Lesson 026: Formalizing De Facto Dependencies
Lesson 026: Formalizing De Facto Dependencies
The Lesson
A dependency that's imported in production code but missing from the package manifest is a time bomb. It works on the developer's machine (where the package was installed for something else) and fails on fresh installs, CI, or new team members. Audit imports against declared dependencies whenever adding a new module that uses an existing library.
Context
A Python data science project declared its ML dependencies in pyproject.toml under [project.optional-dependencies] ml. The list included scikit-learn, torch, transformers, Pillow, NLTK, and HDBSCAN. Two production modules (models/batch_scores.py and models/composite.py) imported scipy.stats.beta — but scipy was not in the dependency list. It worked because scipy is a transitive dependency of scikit-learn, but this relationship is not guaranteed across versions.
What Happened
- Phase 3 (statistical modeling) added two modules that imported
from scipy.stats import beta as beta_distfor Beta-Binomial posterior computation. Both imports were lazy (inside functions) so they didn't fail at import time. - Phase 4 (calendar optimization) needed
scipy.optimize.linear_sum_assignmentfor the Hungarian algorithm. When checking whether to add scipy as a dependency, discovered it was already imported in two existing files. - scipy was present on the development machine because scikit-learn pulls it in as a transitive dependency. But relying on transitive dependencies is fragile — sklearn could drop scipy in a future version, or a user could install the project without the
mlextras. - Added
scipy>=1.12topyproject.tomlunder themloptional dependencies, formalizing the de facto dependency. - The fix was one line in the manifest. The risk of not fixing it: a cryptic
ModuleNotFoundError: No module named 'scipy'on a fresh install, with no obvious connection to the scoring or optimization code.
Key Insights
Transitive dependencies are not your dependencies. Just because package A pulls in package B doesn't mean you can import B. The relationship can change between versions, and tools like
pip checkwon't flag it because it's technically satisfied.Lazy imports hide missing dependencies.

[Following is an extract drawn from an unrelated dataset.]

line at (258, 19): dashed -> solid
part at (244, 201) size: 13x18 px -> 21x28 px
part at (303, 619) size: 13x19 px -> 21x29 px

from scipy.stats import betainside a function won't fail until that function is called. The module imports cleanly, tests that don't exercise that path pass, and the failure appears only in production.Audit imports when adding new modules. Before adding a new module that imports a library, grep the codebase for existing imports of that library. If it's already used but not declared, fix the manifest at the same time.
One line of prevention beats hours of debugging. A
ModuleNotFoundErrorin production, CI, or a new developer's environment wastes far more time than adding a line to pyproject.toml.
Applicability
This applies to any project with a package manifest (pyproject.toml, setup.py, package.json, Cargo.toml, go.mod). The pattern is the same: code imports a library, the library happens to be installed, but the manifest doesn't declare it.
Especially common in data science projects where the ML ecosystem has deep transitive dependency trees (numpy → scipy → sklearn → many others).